Personal information
- Full name: Leanne Clare Davis
- Born: 26 April 1985 (age 41) Rochdale, England
- Batting: Right-handed
- Bowling: Right-arm medium-fast
- Role: Bowler

International information
- National side: England (2000–2001);
- ODI debut (cap 90): 1 July 2000 v South Africa
- Last ODI: 10 August 2001 v Scotland

Domestic team information
- 1999–2006: Lancashire
- 2007/08–2008/09: South Australia
- 2009/10: Australian Capital Territory

Career statistics
| Competition | ODI | LA | T20 |
| Matches | 2 | 90 | 13 |
| Runs scored | – | 307 | 18 |
| Batting average | – | 9.30 | 4.50 |
| 100s/50s | – | 0/0 | 0/0 |
| Top score | – | 26* | 10 |
| Balls bowled | 42 | 3,167 | 270 |
| Wickets | 1 | 66 | 10 |
| Bowling average | 20.00 | 29.31 | 25.70 |
| 5 wickets in innings | 0 | 1 | 0 |
| 10 wickets in match | 0 | 0 | 0 |
| Best bowling | 1/12 | 5/19 | 2/10 |
| Catches/stumpings | 0/– | 26/– | 3/– |
- Source: CricketArchive, 5 October 2025

= Leanne Davis =

English cricketer (born 1985)

Leanne Clare Davis is an English former international cricketer notable for being the youngest player, male or female, to represent the national side. In total she played two One Day Internationals for the England women's cricket team. She is currently based in Australia.

==Early life==

Davis was born in Rochdale, Greater Manchester on 26 April 1985. She spent her early years in the nearby suburban town of Milnrow.

==Domestic career==

Davis played county cricket for Lancashire between 1999 and 2006, helping them to promotions in 1999 and 2003. She took her maiden five-wicket haul against Somerset in 2000. She also played for V Team and Braves in the Super Fours competition.

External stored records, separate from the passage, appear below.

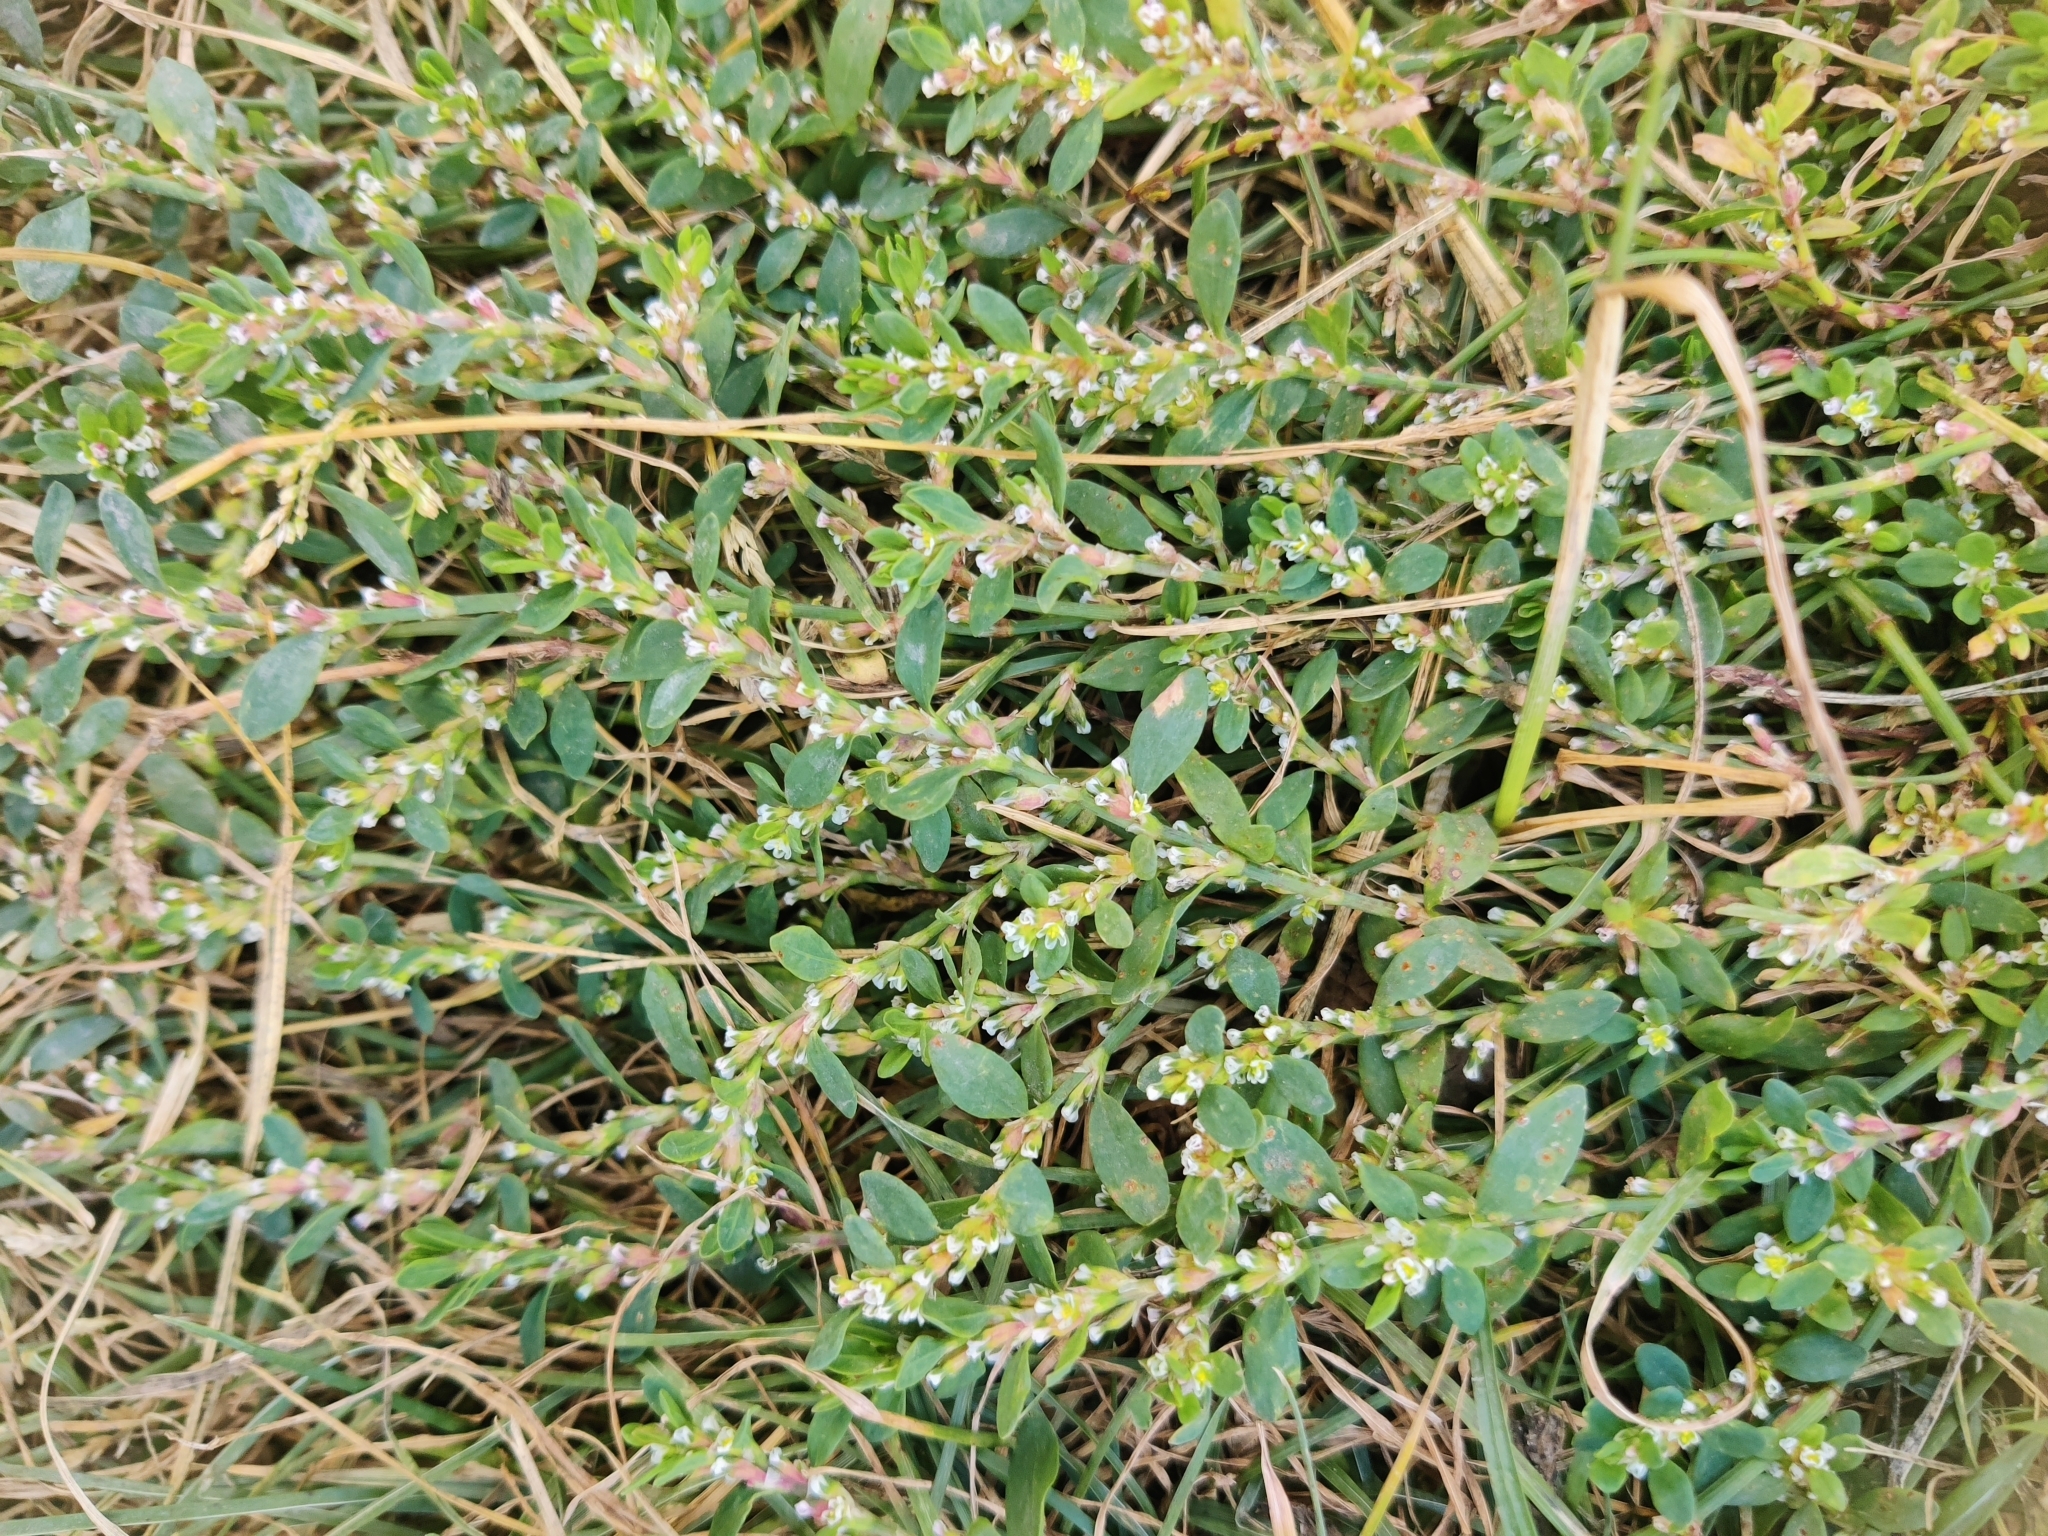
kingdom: Plantae
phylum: Tracheophyta
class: Magnoliopsida
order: Caryophyllales
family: Polygonaceae
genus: Polygonum
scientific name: Polygonum
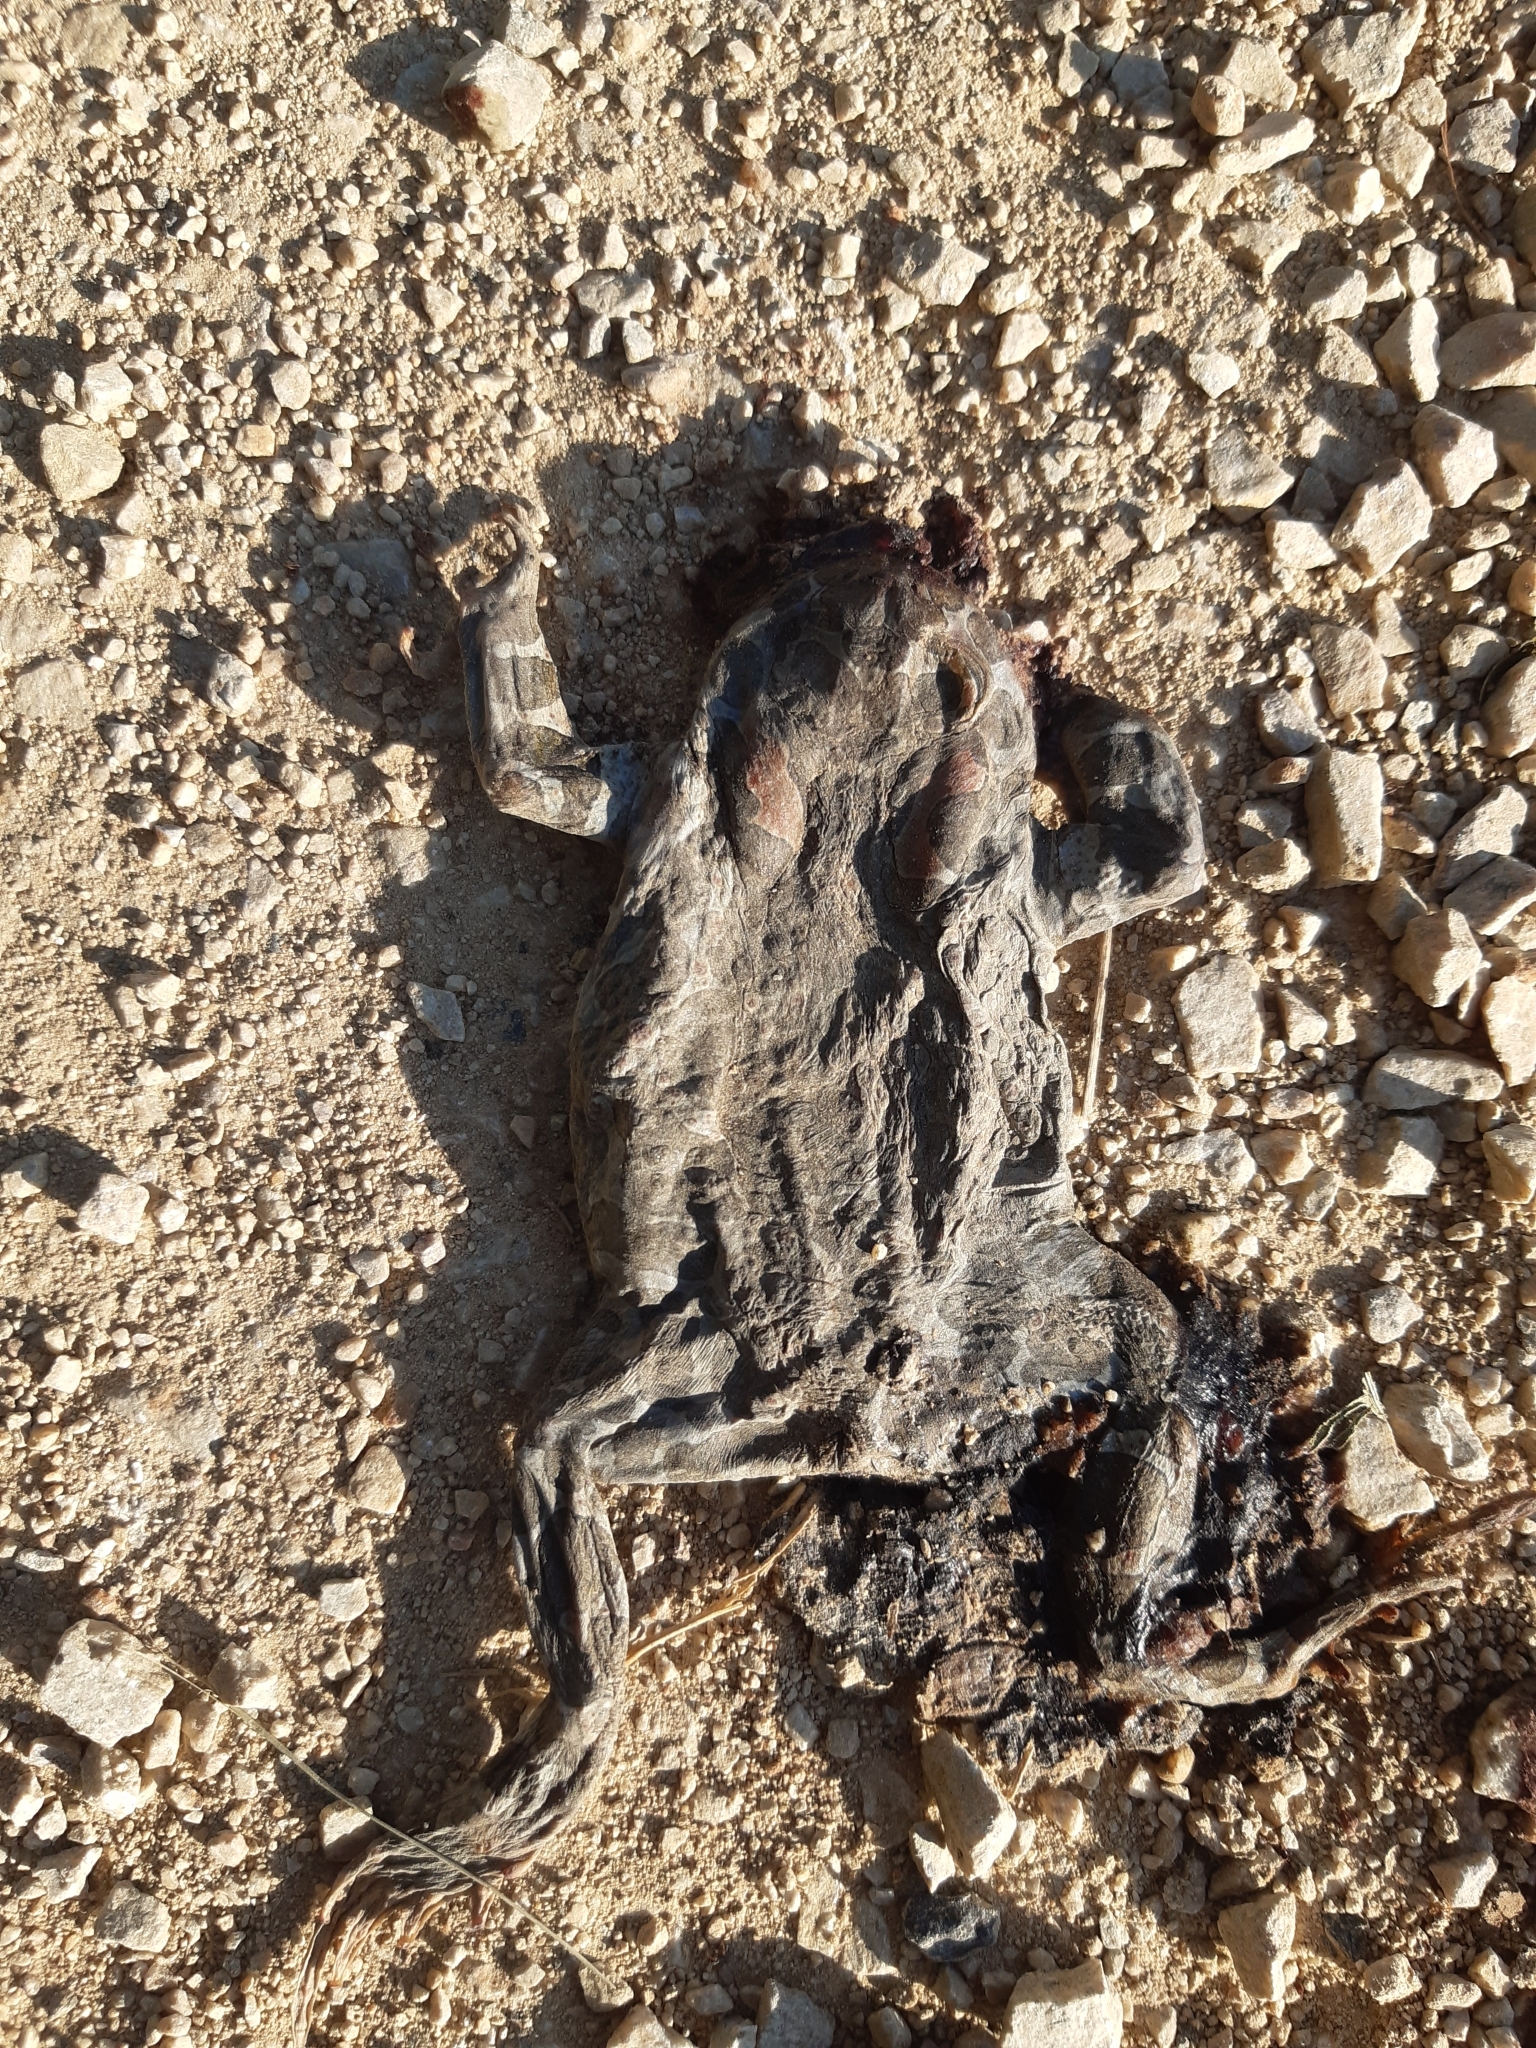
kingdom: Animalia
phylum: Chordata
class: Amphibia
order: Anura
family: Bufonidae
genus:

After moving to Australia, she played for South Australia for two seasons before spending a season with Australian Capital Territory.

In 2009 Davis was a member of the winning West Torrens Eagles, a women's A grade team who won the premiership by beating arch rivals Sturt in the final.

==International career==

Davis made her international debut in an ODI against South Africa at New Road, Worcester on 1 July 2000 at the age of just 15 years, 66 days. This made her the youngest cricketer, male or female, to play for England, a record which stands to this day. She made one further international appearance in an ODI against Scotland on 10 August 2001. Across her two matches, she took one wicket at an average of 20.